_INSTRUCTIONS FOR THE TASK_
Give back every record exactly as it reads.

(Collected data)

◇ ◇ ◇ ◇ ◇ ◇ ◇

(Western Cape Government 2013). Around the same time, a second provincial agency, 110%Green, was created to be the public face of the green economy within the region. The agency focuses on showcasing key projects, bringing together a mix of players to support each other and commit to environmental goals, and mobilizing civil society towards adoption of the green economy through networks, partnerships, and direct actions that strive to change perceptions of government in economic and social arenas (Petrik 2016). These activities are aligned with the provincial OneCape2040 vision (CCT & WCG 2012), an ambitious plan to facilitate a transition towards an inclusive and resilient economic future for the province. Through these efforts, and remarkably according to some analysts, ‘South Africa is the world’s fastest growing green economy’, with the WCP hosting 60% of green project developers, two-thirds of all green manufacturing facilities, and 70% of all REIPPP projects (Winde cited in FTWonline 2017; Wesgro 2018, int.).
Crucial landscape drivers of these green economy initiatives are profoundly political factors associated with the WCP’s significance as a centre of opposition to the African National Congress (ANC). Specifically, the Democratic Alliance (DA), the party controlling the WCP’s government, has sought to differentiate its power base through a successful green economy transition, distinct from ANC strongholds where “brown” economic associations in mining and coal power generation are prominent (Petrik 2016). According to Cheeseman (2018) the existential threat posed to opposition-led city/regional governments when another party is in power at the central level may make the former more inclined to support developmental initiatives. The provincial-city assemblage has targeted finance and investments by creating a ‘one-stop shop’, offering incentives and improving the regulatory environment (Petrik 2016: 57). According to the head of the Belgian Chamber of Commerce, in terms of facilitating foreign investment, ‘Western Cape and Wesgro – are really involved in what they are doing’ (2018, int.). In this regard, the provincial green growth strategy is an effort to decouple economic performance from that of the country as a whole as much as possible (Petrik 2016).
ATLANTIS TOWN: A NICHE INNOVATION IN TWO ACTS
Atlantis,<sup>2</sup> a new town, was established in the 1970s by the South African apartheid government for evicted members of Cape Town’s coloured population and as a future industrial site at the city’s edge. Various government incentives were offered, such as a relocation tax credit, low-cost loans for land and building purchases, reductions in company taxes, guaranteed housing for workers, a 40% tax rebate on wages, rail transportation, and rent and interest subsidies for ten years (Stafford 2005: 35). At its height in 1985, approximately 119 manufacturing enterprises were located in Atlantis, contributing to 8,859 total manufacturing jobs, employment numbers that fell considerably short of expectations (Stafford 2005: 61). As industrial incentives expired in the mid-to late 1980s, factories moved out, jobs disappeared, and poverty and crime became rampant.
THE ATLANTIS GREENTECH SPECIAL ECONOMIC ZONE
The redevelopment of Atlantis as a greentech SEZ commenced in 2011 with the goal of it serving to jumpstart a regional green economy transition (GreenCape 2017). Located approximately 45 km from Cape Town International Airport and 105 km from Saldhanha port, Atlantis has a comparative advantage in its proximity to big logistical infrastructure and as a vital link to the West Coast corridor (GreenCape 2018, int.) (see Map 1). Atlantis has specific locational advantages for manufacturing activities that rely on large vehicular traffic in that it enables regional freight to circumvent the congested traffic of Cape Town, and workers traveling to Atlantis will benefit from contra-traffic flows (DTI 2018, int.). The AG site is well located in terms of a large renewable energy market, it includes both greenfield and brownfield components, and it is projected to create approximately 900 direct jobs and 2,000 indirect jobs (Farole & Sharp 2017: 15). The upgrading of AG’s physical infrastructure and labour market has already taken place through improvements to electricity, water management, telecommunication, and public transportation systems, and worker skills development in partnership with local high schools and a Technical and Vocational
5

◇ ◇ ◇ ◇ ◇ ◇ ◇

_TASK SOLUTION_
(Western Cape Government 2013). Around the same time, a second provincial agency, 110%Green, was created to be the public face of the green economy within the region. The agency focuses on showcasing key projects, bringing together a mix of players to support each other and commit to environmental goals, and mobilizing civil society towards adoption of the green economy through networks, partnerships, and direct actions that strive to change perceptions of government in economic and social arenas (Petrik 2016). These activities are aligned with the provincial OneCape2040 vision (CCT & WCG 2012), an ambitious plan to facilitate a transition towards an inclusive and resilient economic future for the province. Through these efforts, and remarkably according to some analysts, ‘South Africa is the world’s fastest growing green economy’, with the WCP hosting 60% of green project developers, two-thirds of all green manufacturing facilities, and 70% of all REIPPP projects (Winde cited in FTWonline 2017; Wesgro 2018, int.).
Crucial landscape drivers of these green economy initiatives are profoundly political factors associated with the WCP’s significance as a centre of opposition to the African National Congress (ANC). Specifically, the Democratic Alliance (DA), the party controlling the WCP’s government, has sought to differentiate its power base through a successful green economy transition, distinct from ANC strongholds where “brown” economic associations in mining and coal power generation are prominent (Petrik 2016). According to Cheeseman (2018) the existential threat posed to opposition-led city/regional governments when another party is in power at the central level may make the former more inclined to support developmental initiatives. The provincial-city assemblage has targeted finance and investments by creating a ‘one-stop shop’, offering incentives and improving the regulatory environment (Petrik 2016: 57). According to the head of the Belgian Chamber of Commerce, in terms of facilitating foreign investment, ‘Western Cape and Wesgro – are really involved in what they are doing’ (2018, int.). In this regard, the provincial green growth strategy is an effort to decouple economic performance from that of the country as a whole as much as possible (Petrik 2016).
ATLANTIS TOWN: A NICHE INNOVATION IN TWO ACTS
Atlantis,<sup>2</sup> a new town, was established in the 1970s by the South African apartheid government for evicted members of Cape Town’s coloured population and as a future industrial site at the city’s edge. Various government incentives were offered, such as a relocation tax credit, low-cost loans for land and building purchases, reductions in company taxes, guaranteed housing for workers, a 40% tax rebate on wages, rail transportation, and rent and interest subsidies for ten years (Stafford 2005: 35). At its height in 1985, approximately 119 manufacturing enterprises were located in Atlantis, contributing to 8,859 total manufacturing jobs, employment numbers that fell considerably short of expectations (Stafford 2005: 61). As industrial incentives expired in the mid-to late 1980s, factories moved out, jobs disappeared, and poverty and crime became rampant.
THE ATLANTIS GREENTECH SPECIAL ECONOMIC ZONE
The redevelopment of Atlantis as a greentech SEZ commenced in 2011 with the goal of it serving to jumpstart a regional green economy transition (GreenCape 2017). Located approximately 45 km from Cape Town International Airport and 105 km from Saldhanha port, Atlantis has a comparative advantage in its proximity to big logistical infrastructure and as a vital link to the West Coast corridor (GreenCape 2018, int.) (see Map 1). Atlantis has specific locational advantages for manufacturing activities that rely on large vehicular traffic in that it enables regional freight to circumvent the congested traffic of Cape Town, and workers traveling to Atlantis will benefit from contra-traffic flows (DTI 2018, int.). The AG site is well located in terms of a large renewable energy market, it includes both greenfield and brownfield components, and it is projected to create approximately 900 direct jobs and 2,000 indirect jobs (Farole & Sharp 2017: 15). The upgrading of AG’s physical infrastructure and labour market has already taken place through improvements to electricity, water management, telecommunication, and public transportation systems, and worker skills development in partnership with local high schools and a Technical and Vocational
5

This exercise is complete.